EXTRACTED RECORDS START

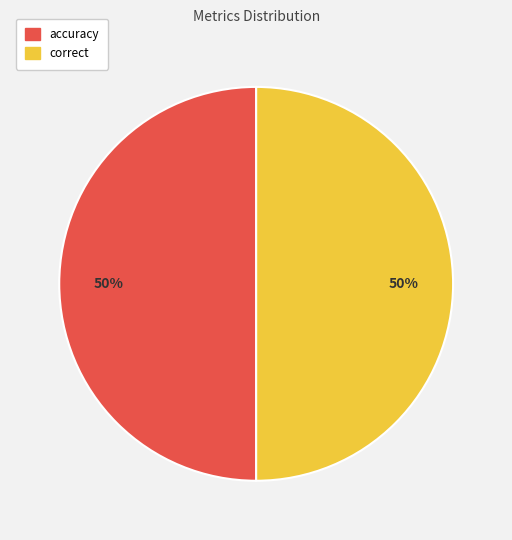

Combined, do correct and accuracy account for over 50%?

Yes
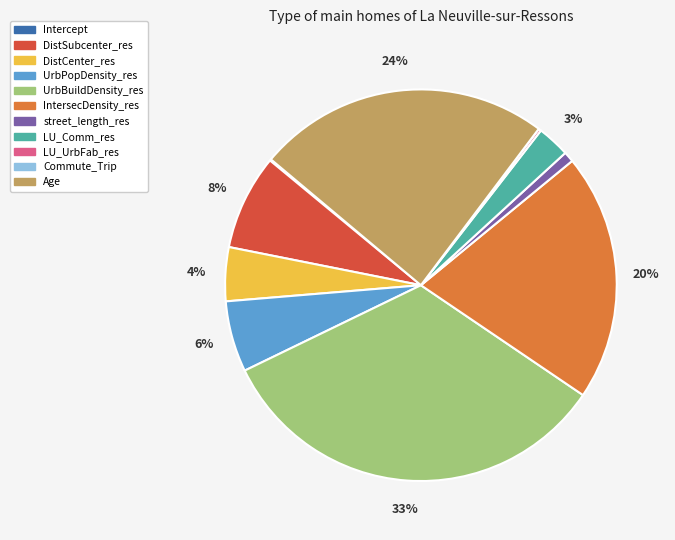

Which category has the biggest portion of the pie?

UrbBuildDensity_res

EXTRACTED RECORDS END
EXTRACTED RECORDS START

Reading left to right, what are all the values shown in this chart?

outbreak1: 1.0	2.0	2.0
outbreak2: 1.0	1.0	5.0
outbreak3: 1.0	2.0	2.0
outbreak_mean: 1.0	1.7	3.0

EXTRACTED RECORDS END
EXTRACTED RECORDS START

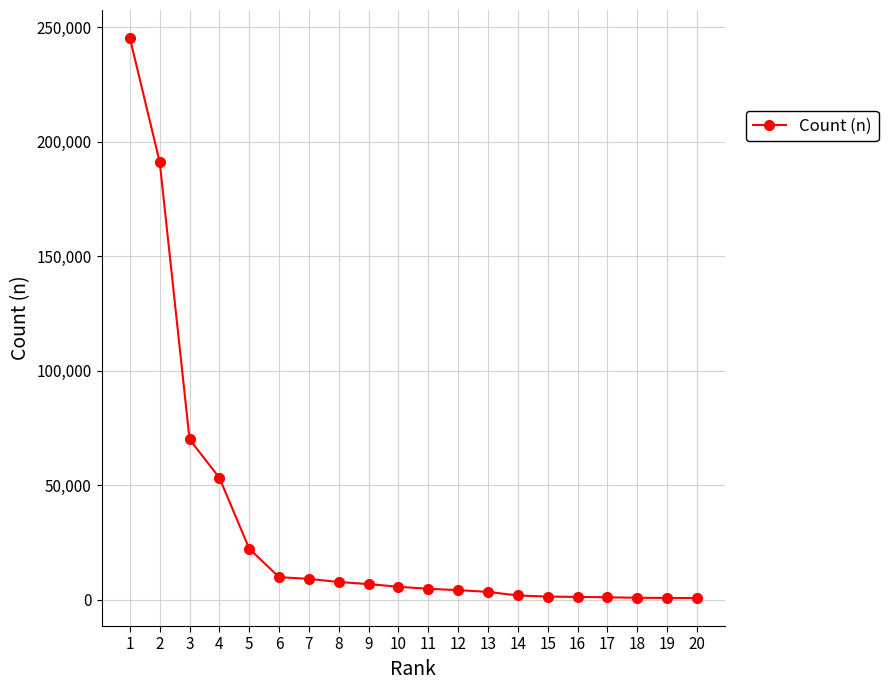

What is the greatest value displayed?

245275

EXTRACTED RECORDS END

• WHAT THE EXERCISE ASKS:
List the entries as a numbered list, from the line with "Combined, do correct" up to and including the line with "UrbBuildDensity_res". Skip blank lines and leave the pictures out.

• FINISHED EXERCISE:
1. Combined, do correct and accuracy account for over 50%?
2. Yes
3. Which category has the biggest portion of the pie?
4. UrbBuildDensity_res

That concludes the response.